**THE INPUT**
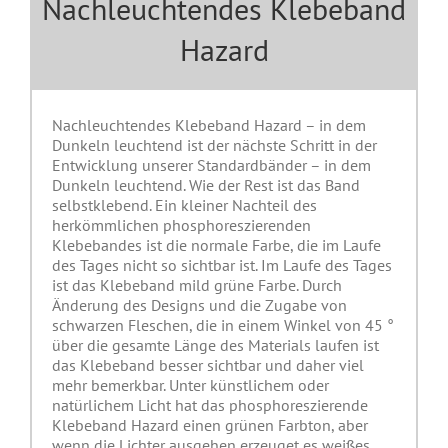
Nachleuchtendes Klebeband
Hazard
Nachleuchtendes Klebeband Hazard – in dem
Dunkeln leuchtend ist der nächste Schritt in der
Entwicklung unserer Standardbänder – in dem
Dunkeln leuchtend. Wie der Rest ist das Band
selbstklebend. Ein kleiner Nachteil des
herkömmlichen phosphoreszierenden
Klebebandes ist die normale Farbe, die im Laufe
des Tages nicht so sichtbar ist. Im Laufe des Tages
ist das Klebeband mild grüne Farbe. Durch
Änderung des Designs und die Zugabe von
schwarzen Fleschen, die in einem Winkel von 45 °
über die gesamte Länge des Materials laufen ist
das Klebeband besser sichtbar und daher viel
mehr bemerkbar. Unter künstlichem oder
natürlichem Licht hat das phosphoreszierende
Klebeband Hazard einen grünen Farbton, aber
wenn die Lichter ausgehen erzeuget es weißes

**REQUEST**
Set down exactly, and only, the lines from the one containing "Dunkeln leuchtend. Wie der Rest ist das Band" through the final line of the entries above.

**ANSWER AREA**
Dunkeln leuchtend. Wie der Rest ist das Band
selbstklebend. Ein kleiner Nachteil des
herkömmlichen phosphoreszierenden
Klebebandes ist die normale Farbe, die im Laufe
des Tages nicht so sichtbar ist. Im Laufe des Tages
ist das Klebeband mild grüne Farbe. Durch
Änderung des Designs und die Zugabe von
schwarzen Fleschen, die in einem Winkel von 45 °
über die gesamte Länge des Materials laufen ist
das Klebeband besser sichtbar und daher viel
mehr bemerkbar. Unter künstlichem oder
natürlichem Licht hat das phosphoreszierende
Klebeband Hazard einen grünen Farbton, aber
wenn die Lichter ausgehen erzeuget es weißes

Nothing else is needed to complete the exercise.